(Stored data entries)
========================================================================

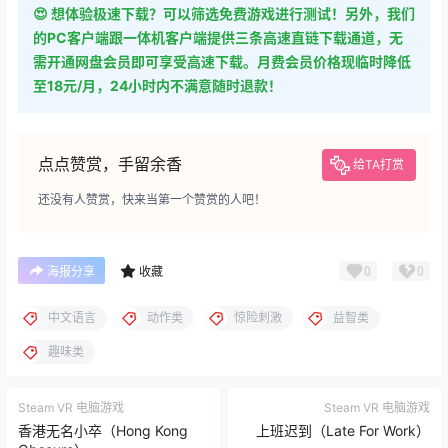
😍 想体验极速下载？可以筛选免费游戏进行测试！另外，我们
的PC客户端跟一体机客户端提供三条高速直链下载通道，无
需开通网盘会员即可享受高速下载。月费会员价格现临时降低
至18元/月，24小时内不满意随时退款！
点点赞赏，手留余香
给TA打赏
还没有人赞赏，快来当第一个赞赏的人吧！
0
0
海报分享
收藏
中文语言
动作类
惊险刺激
益智类
趣味类
Steam VR 电脑游戏
Steam VR 电脑游戏
香港无名小卒（Hong Kong
上班迟到（Late For Work）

========================================================================

Verbatim copy with pictures excluded: write out the records above in full.

😍 想体验极速下载？可以筛选免费游戏进行测试！另外，我们
的PC客户端跟一体机客户端提供三条高速直链下载通道，无
需开通网盘会员即可享受高速下载。月费会员价格现临时降低
至18元/月，24小时内不满意随时退款！
点点赞赏，手留余香
给TA打赏
还没有人赞赏，快来当第一个赞赏的人吧！
0
0
海报分享
收藏
中文语言
动作类
惊险刺激
益智类
趣味类
Steam VR 电脑游戏
Steam VR 电脑游戏
香港无名小卒（Hong Kong
上班迟到（Late For Work）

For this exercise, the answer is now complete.